Mitigating Surgical Data Imbalance with Dual-Prediction Video Diffusion Model
Danush Kumar Venkatesh, Adam Schmidt, Muhammad Abdullah Jamal, Omid Mohareri
TL;DR
This work tackles data imbalance in surgical video datasets by generating synthetic videos for rare actions using SurgiFlowVid, a diffusion-based framework. It introduces a dual-prediction diffusion U-Net that jointly models RGB frames and optical flow, plus a sparse visual encoder to enable controllable generation with sparse annotations. Built on a two-stage training scheme adapted from SurV-Gen, SurgiFlowVid delivers temporally coherent, diverse samples even when conditioning signals are sparse. Across datasets and tasks—action recognition, tool presence detection, and laparoscope motion prediction—it yields consistent 10–20% gains over strong baselines, highlighting its practical potential for robust surgical video understanding.
Abstract
Surgical video datasets are essential for scene understanding, enabling procedural modeling and intra-operative support.
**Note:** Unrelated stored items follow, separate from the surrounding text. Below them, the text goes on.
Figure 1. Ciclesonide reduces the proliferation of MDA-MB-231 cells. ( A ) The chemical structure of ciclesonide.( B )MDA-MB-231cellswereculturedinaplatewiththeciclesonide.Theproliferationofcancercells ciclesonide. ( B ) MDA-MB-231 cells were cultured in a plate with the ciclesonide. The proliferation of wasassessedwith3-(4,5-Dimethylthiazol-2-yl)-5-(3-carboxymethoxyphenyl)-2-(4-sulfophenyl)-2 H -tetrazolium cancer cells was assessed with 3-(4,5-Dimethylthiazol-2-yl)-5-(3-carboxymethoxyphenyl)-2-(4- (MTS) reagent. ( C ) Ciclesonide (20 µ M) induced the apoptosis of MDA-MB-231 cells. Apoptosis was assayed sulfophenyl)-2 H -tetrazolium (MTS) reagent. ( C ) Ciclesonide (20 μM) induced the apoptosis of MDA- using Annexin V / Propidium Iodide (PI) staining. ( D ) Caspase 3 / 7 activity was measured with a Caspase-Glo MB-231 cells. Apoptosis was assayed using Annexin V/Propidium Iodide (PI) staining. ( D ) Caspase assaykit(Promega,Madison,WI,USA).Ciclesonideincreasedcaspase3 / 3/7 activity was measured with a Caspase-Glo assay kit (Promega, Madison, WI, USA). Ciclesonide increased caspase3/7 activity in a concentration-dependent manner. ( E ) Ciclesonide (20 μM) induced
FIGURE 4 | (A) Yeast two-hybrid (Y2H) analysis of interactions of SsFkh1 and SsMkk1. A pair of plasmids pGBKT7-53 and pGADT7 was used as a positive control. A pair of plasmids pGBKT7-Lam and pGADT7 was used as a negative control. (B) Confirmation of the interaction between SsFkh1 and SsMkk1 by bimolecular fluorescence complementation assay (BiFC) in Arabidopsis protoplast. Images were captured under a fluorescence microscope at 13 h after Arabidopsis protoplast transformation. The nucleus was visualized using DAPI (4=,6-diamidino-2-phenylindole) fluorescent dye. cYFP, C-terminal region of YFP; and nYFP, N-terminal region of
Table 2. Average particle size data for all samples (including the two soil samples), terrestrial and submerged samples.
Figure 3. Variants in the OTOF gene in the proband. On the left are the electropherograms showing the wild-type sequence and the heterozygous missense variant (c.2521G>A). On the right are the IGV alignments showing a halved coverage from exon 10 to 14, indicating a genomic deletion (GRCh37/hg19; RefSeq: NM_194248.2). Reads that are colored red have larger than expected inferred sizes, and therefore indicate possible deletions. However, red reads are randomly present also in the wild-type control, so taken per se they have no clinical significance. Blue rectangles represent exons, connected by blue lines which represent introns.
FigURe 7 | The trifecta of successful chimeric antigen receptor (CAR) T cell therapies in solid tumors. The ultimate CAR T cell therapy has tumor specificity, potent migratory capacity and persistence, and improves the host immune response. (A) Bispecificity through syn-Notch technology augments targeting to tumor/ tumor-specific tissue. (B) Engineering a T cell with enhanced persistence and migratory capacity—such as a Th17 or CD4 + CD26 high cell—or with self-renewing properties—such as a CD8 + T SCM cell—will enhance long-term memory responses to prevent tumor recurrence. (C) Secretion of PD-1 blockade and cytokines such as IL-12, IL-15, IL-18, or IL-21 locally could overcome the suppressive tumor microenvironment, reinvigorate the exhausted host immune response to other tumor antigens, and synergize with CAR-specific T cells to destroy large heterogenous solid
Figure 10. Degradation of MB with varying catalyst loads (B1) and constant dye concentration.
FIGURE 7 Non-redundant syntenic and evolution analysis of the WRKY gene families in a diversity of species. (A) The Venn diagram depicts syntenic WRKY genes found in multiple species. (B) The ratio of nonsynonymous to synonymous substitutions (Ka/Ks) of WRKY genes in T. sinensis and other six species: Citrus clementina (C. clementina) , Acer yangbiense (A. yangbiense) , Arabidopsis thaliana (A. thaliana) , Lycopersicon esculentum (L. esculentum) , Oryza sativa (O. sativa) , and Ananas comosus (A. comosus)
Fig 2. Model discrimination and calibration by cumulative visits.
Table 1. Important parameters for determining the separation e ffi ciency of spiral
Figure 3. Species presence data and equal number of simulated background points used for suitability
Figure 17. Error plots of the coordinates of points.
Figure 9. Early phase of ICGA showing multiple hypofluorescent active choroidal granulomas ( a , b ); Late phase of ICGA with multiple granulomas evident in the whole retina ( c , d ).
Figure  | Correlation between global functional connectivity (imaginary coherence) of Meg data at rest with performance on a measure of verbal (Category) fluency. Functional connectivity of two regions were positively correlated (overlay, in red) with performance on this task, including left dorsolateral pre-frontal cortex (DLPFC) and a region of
However, these datasets are often heavily imbalanced, with rare actions and tools under-represented, which limits the robustness of downstream models. We address this challenge with $SurgiFlowVid$, a sparse and controllable video diffusion framework for generating surgical videos of under-represented classes. Our approach introduces a dual-prediction diffusion module that jointly denoises RGB frames and optical flow, providing temporal inductive biases to improve motion modeling from limited samples. In addition, a sparse visual encoder conditions the generation process on lightweight signals (e.g., sparse segmentation masks or RGB frames), enabling controllability without dense annotations. We validate our approach on three surgical datasets across tasks including action recognition, tool presence detection, and laparoscope motion prediction. Synthetic data generated by our method yields consistent gains of 10-20% over competitive baselines, establishing $SurgiFlowVid$ as a promising strategy to mitigate data imbalance and advance surgical video understanding methods.